PAGE 8
The Corpus Delicti
by
“‘Now,’ she said, sweetly, when she had finished, ‘which do you prefer, to recognize your wife, or to turn all the property over to Samuel Walcott’s widow and hang for his murder?’
“I was dumfounded and horrified. I saw the trap that I was in and I consented to do anything she should say if she would only destroy the papers. This she refused to do. I pleaded with her and implored her to destroy them. Finally she gave them to me with a great show of returning confidence, and I tore them into bits and threw them into the fire.
“That was three months ago. We arranged to go to Spain and do as she said. She was to sail this morning and I was to follow. Of course I never intended to go. I congratulated myself on the fact that all trace of evidence against me was destroyed and that her grip was now broken. My plan was to induce her to sail, believing that I would follow. When she was gone I would marry Miss St. Clair, and if Nina San Croix should return I would defy her and lock her up as a lunatic. But I was reckoning like an infernal ass, to imagine for a moment that I could thus hoodwink such a woman as Nina San Croix.
“To-night I received this.” Walcott took the envelope from his pocket and gave it to Mason. “You saw the effect of it; read it and you will understand why. I felt the death hand when I saw her writing on the envelope.”
Mason took the paper from the envelope. It was written in Spanish, and ran:
“Greeting to RICHARD WARREN.
“The great Senor does his little Nina injustice to think she would go away to Spain and leave him to the beautiful American. She is not so thoughtless. Before she goes, she shall be, Oh so very rich! and the dear Senor shall be, Oh so very safe! The Archbishop and the kind Church hate murderers.
“NINA SAN CROIX.
“Of course, fool, the papers you destroyed were copies.
“N. SAN C.”
To this was pinned a line in a delicate aristocratic hand saying that the Archbishop would willingly listen to Madam San Croix’s statement if she would come to him on Friday morning at eleven.
“You see,” said Walcott, desperately, “there is no possible way out. I know the woman–when she decides to do a thing that is the end of it. She has decided to do this.”
Mason turned around from the table, stretched out his long legs, and thrust his hands deep into his pockets. Walcott sat with his head down, watching Mason hopelessly, almost indifferently, his face blank and sunken. The ticking of the bronze clock on the mantel shelf was loud, painfully loud. Suddenly Mason drew his knees in and bent over, put both his bony hands on the table, and looked at Walcott.
“Sir,” he said, “this matter is in such shape that there is only one thing to do. This growth must be cut out at the roots, and cut out quickly. This is the first fact to be determined, and a fool would know it. The second fact is that you must do it yourself. Hired killers are like the grave and the daughters of the horse leech,–they cry always, ‘Give, Give.’ They are only palliatives, not cures. By using them you swap perils. You simply take a stay of execution at best. The common criminal would know this. These are the facts of your problem. The master plotters of crime would see here but two difficulties to meet:
“A practical method for accomplishing the body of the crime.

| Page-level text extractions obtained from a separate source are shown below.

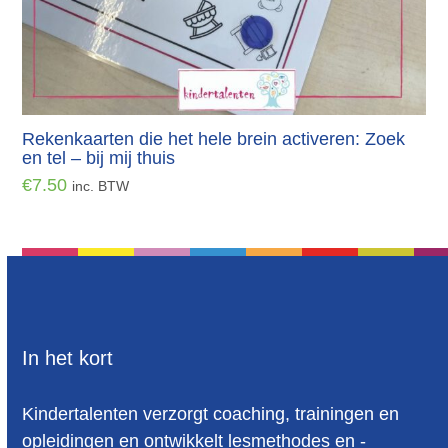
Rekenkaarten die het hele brein activeren: Zoek
en tel – bij mij thuis
€
7.50
inc. BTW
In het kort
Kindertalenten verzorgt coaching, trainingen en
opleidingen en ontwikkelt lesmethodes en -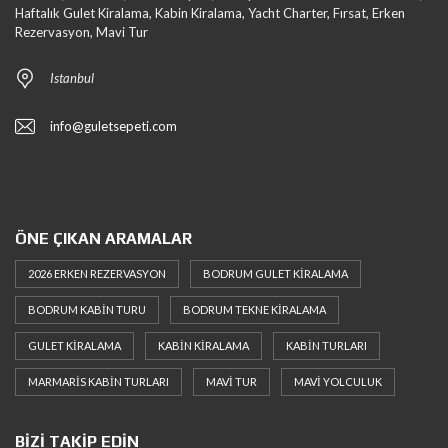
Haftalık Gulet Kiralama, Kabin Kiralama, Yacht Charter, Fırsat, Erken
Rezervasyon, Mavi Tur
Istanbul
info@guletsepeti.com
ÖNE ÇIKAN ARAMALAR
2026 ERKEN REZERVASYON
BODRUM GULET KIRALAMA
BODRUM KABIN TURU
BODRUM TEKNE KIRALAMA
GULET KIRALAMA
KABIN KIRALAMA
KABIN TURLARI
MARMARIS KABIN TURLARI
MAVI TUR
MAVI YOLCULUK
BIZI TAKIP EDIN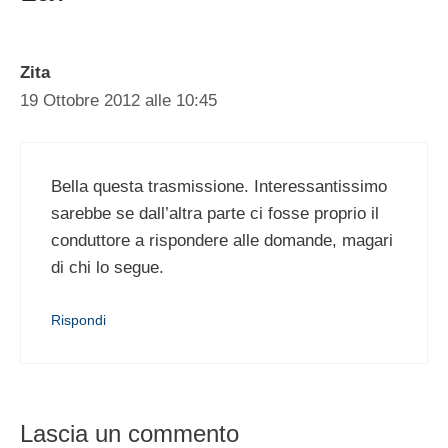
Zita
19 Ottobre 2012 alle 10:45
Bella questa trasmissione. Interessantissimo
sarebbe se dall’altra parte ci fosse proprio il
conduttore a rispondere alle domande, magari
di chi lo segue.
Rispondi
Lascia un commento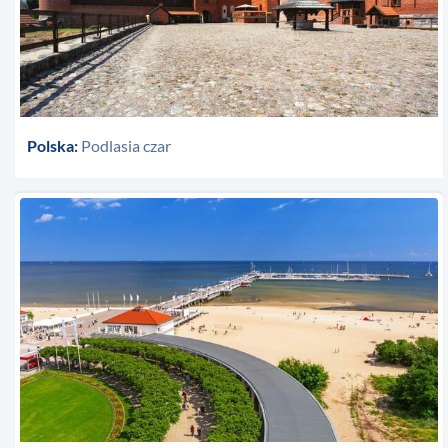
Polska:
Podlasia czar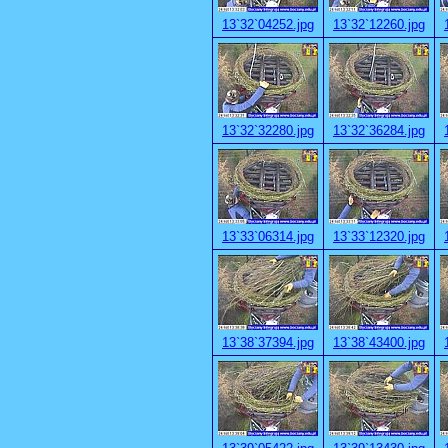
13`32`04252.jpg
13`32`12260.jpg
13`32`32280.jpg
13`32`36284.jpg
13`33`06314.jpg
13`33`12320.jpg
13`38`37394.jpg
13`38`43400.jpg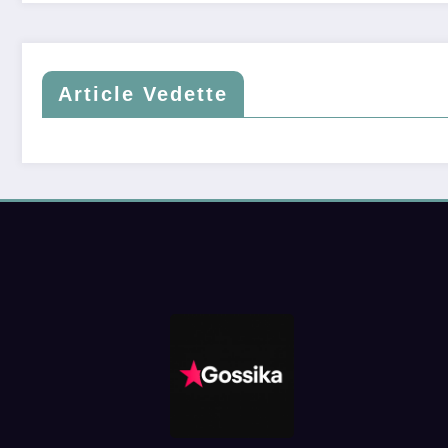
Article Vedette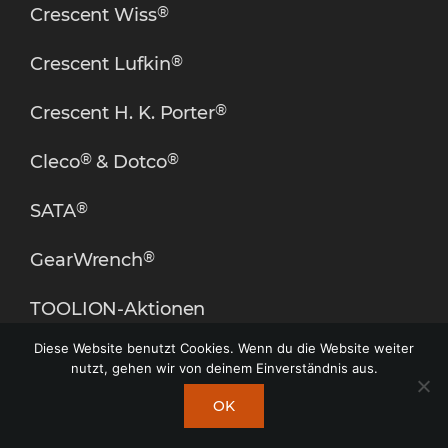
®
Crescent Wiss
®
Crescent Lufkin
®
Crescent H. K. Porter
®
®
Cleco
& Dotco
®
SATA
®
GearWrench
TOOLION-Aktionen
Diese Website benutzt Cookies. Wenn du die Website weiter
nutzt, gehen wir von deinem Einverständnis aus.
VIDEOS
OK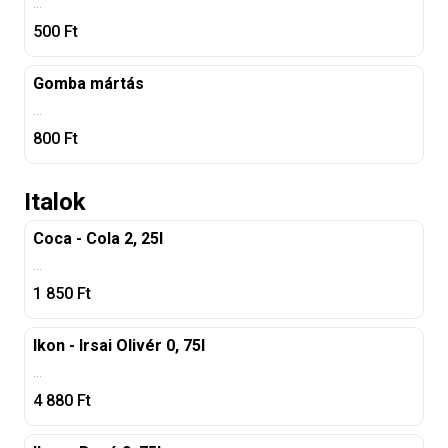
...
500
Ft
Gomba mártás
...
800
Ft
Italok
Coca - Cola 2, 25l
...
1 850
Ft
Ikon - Irsai Olivér 0, 75l
...
4 880
Ft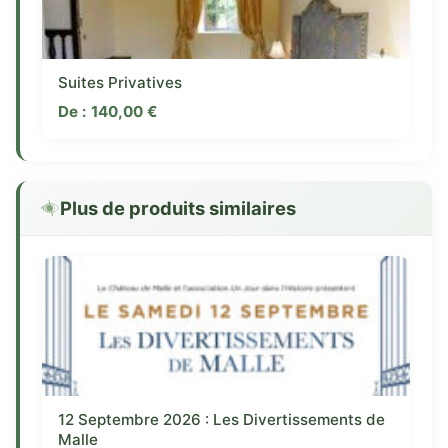
Suites Privatives
De :
140,00
€
Plus de produits similaires
12 Septembre 2026 : Les Divertissements de
Malle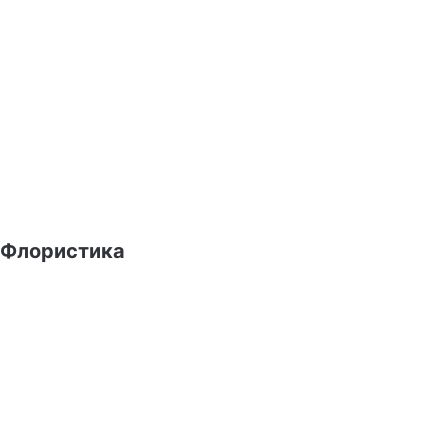
Флористика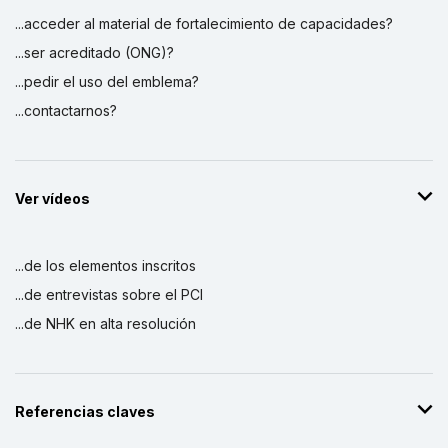
...acceder al material de fortalecimiento de capacidades?
...ser acreditado (ONG)?
...pedir el uso del emblema?
...contactarnos?
Ver vídeos
...de los elementos inscritos
...de entrevistas sobre el PCI
...de NHK en alta resolución
Referencias claves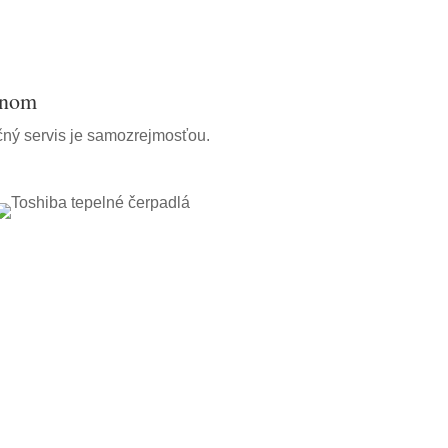
onom
čný servis je samozrejmosťou.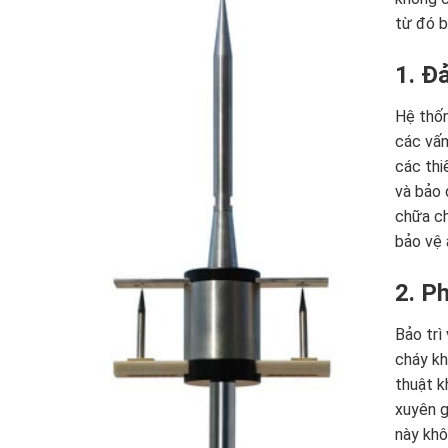
từ đó b
1. Đ
Hệ thốn
các vấn
các thi
và bảo 
chữa ch
bảo vệ 
2. P
Bảo trì
cháy kh
thuật k
xuyên g
này khô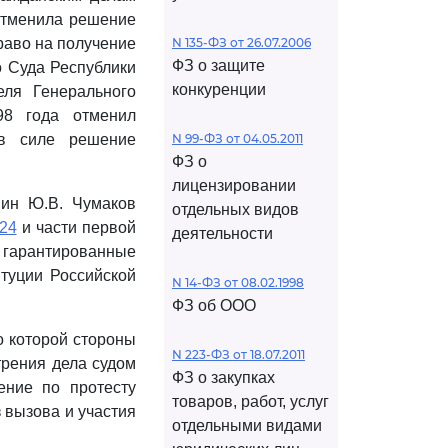
 отменила решение
раво на получение
N 135-ФЗ от 26.07.2006
ФЗ о защите
о Суда Республики
конкуренции
еля Генерального
98 года отменил
 в силе решение
N 99-ФЗ от 04.05.2011
ФЗ о
лицензировании
нин Ю.В. Чумаков
отдельных видов
324
и части первой
деятельности
, гарантированные
итуции Российской
N 14-ФЗ от 08.02.1998
ФЗ об ООО
 которой стороны
N 223-ФЗ от 18.07.2011
трения дела судом
ФЗ о закупках
ение по протесту
товаров, работ, услуг
 вызова и участия
отдельными видами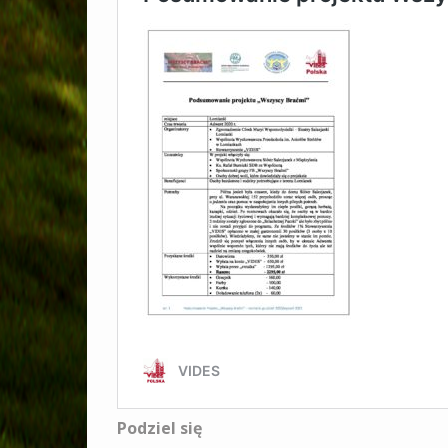
Podziel się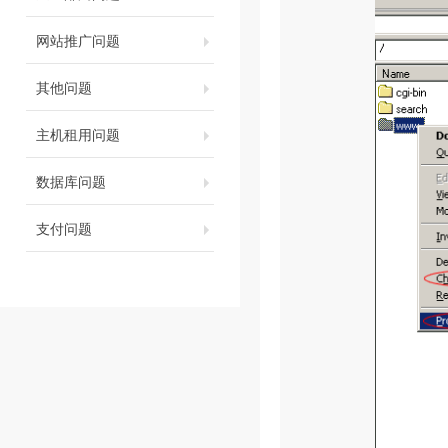
网站推广问题
其他问题
主机租用问题
数据库问题
支付问题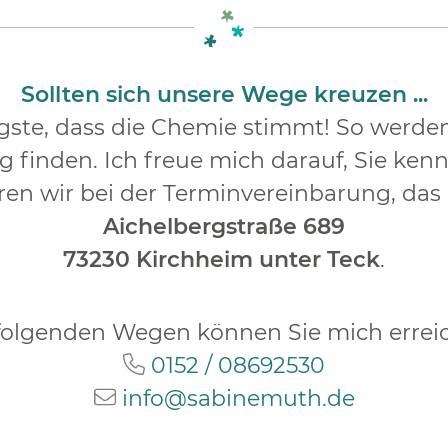
Sollten sich unsere Wege kreuzen ...
tigste, dass die Chemie stimmt! So werd
 finden. Ich freue mich darauf, Sie ken
ren wir bei der Terminvereinbarung, das „
Aichelbergstraße 689
73230 Kirchheim unter Teck
.
folgenden Wegen können Sie mich errei
0152 / 08692530
info@sabinemuth.de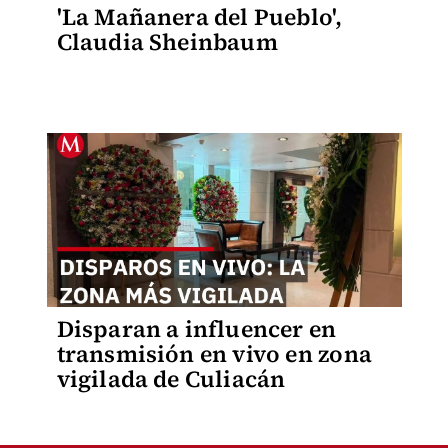
'La Mañanera del Pueblo',
Claudia Sheinbaum
Disparan a influencer en
transmisión en vivo en zona
vigilada de Culiacán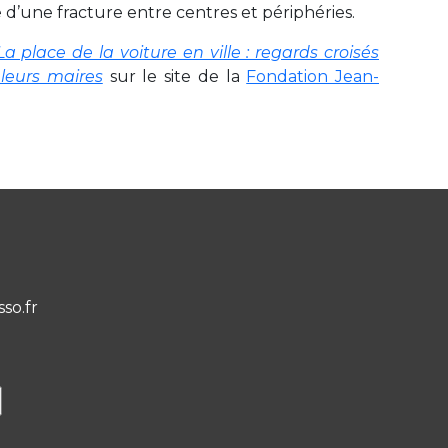
e d’une fracture entre centres et périphéries.
La place de la voiture en ville : regards croisés
 leurs maires
sur le site de la
Fondation Jean-
sso.fr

“A cover for the criminal agent.
“They would see no farther, and attempt to guard no farther. After they had provided a plan for the killing, and a means by which the killer could cover his trail and escape from the theater of the homicide, they would believe all the requirements of the problems met, and would stop. The greatest, the very giants among them, have stopped here and have been in great error.